His 15-foot bank shot is a guarantee, and his dribble-pivot-swish is deadly. If "boring" is another word for "crazy good", then Duncan will gladly accept the label bestowed upon him. Besides, you can't spell BORING without RING(S), and Timmy's earned a handful of them: 1999, 2003, 2005, 2007.
YAO MING, center
Born in China.
It's hard not to recognize this man. Maybe it's the height, or maybe it's just skill.
His field goal percentage is incredible; a staggering .507. Always good for 20. He was selected first in the 2002 draft (duh), and had an average of 13.5 points per game. Right now, Yao has about 11 rebounds per game and no one can help it.
He stands a foot above the rest. To make an easy shot, he simply does a little jump and bam—his head crashes into the ceiling and it caves in. Okay, that's a bit exaggerated.

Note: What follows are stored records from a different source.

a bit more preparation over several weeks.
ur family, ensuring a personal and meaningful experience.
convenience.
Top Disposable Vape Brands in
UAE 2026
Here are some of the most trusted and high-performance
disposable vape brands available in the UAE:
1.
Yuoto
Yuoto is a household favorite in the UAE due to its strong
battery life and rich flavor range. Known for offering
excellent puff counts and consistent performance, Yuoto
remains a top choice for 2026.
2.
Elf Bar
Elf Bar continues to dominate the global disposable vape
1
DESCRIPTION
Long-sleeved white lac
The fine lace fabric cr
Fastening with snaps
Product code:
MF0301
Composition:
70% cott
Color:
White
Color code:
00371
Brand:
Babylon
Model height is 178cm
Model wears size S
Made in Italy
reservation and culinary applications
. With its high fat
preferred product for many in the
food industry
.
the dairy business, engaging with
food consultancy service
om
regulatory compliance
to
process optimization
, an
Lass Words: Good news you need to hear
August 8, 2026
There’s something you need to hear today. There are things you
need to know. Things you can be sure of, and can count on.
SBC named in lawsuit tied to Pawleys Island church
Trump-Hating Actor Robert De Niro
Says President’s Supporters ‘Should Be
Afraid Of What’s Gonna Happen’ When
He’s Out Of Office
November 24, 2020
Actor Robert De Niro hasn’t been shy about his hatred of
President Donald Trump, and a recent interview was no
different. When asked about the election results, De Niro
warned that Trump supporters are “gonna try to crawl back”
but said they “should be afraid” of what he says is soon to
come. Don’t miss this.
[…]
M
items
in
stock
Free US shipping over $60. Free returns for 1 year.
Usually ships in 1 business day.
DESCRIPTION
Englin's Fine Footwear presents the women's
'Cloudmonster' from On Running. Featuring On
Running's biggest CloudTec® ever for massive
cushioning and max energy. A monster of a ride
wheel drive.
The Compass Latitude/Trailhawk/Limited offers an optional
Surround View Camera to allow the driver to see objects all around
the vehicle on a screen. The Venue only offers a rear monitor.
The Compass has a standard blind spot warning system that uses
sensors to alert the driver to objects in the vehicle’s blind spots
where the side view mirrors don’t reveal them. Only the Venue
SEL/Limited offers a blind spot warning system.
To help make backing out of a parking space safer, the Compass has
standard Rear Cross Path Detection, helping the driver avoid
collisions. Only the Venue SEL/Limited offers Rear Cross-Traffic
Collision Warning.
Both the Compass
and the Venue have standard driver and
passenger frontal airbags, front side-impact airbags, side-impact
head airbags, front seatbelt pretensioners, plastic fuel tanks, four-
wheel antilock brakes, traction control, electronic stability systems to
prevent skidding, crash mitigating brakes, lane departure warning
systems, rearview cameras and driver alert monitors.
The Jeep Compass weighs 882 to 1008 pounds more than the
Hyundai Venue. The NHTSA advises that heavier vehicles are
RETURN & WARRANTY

But this man deserves all the hype.
Key Bench Players:
STEVE NASH, point guard
Born in South Africa.
After a short stint with Dallas, Phoenix is glad to get its 15th pick (1996) back. And I'm not sure if any other player has been more welcome back.
Steve is 35 years old and plays like he's 25. He's driving to the lane, you follow, he's mid-air, and you jump up to contest his shot and...there's no ball. In half a second Nash accomplished passing the ball behind his back to an open teammate left unguarded. That's how the man gets 10-plus assists every night.
Oh, if only there was a "Best Teammate" award in the NBA. Guess Nash will have to settle with two back-to-back MVPs.
BEN GORDON, shooting guard
Born in England.
Impressive (adj.): Being a shooting guard at only 6'2''.
That's only one word used to describe Ben Gordon. You could say incredible, for that would describe his leaping ability. Awesome is his free throw, dangerous is Gordon's shot.
What he lacks in defense, he makes up for in his offensive abilities. 18.8 points per game is nothing to laugh at.
ANDREI KIRILENKO, small forward
Born in Russia.
Yes, I'm throwing the big man in at SF.
Very fluid for his size, and his large wingspan allows him to play at either forward spot. He's like an assassin. His weapon of choice: the element of surprise. Whether its defense or offense, Andrei Kirilenko is bound to stun and shut you down.
He's even improved his three-point shot, so don't be bewildered if he knocks one down on you. A piece of advice, Jazz rivals: don't bother taking a shot, Kirilenko will block it anyways.
AK47—This man rocks it. He represents the piece of artillery well.
DIRK NOWITZKI, power forward
Born in Germany.
The Blonde Bomber, The Big German, The Dunking Deutchman, Dirkules, German Wunderkind, The Dirkinator.
Trust me, he didn't get that resume of nick names the first year he joined Dallas. It took some confidence and practice to get those. Captain of the Mavs suited soon after.
Being one of the only big men to ever have a knack for threes, it's kinda' scary. You expect him to charge into the lane and dunk (well sometimes that's the case) but he usually steps behind the arc and makes them all day. I'm not talking an occasional three, I'm talking 2-5 a night. He's the only player in NBA history to register 150 three-point field goals and 100 blocks in a season (2000-2001).
So please tell us.
"Dirk, wie ist die Luft dort oben?" (Dirk, how is the air up there?) -song by Sportfreunde Stiller.
I bet its pretty damn good.
PAU GASOL, center
Born in Spain.
His skill matches his looks: a beast. A basketball conquistador.
Invading the NBA in 2001, he made you want to be a Grizzlies fan. He instantly became their best player.
His big, demeaning appearance was enough for most players to back off and clear way for "Power Gasol". Getting to the rim was no sweat for him, child's play. Back to basket, head on, 3 on 1, all easy. His rookie year was ample, with nearly 18 points per game.
This savvy Spanish star is a force to be reckoned with.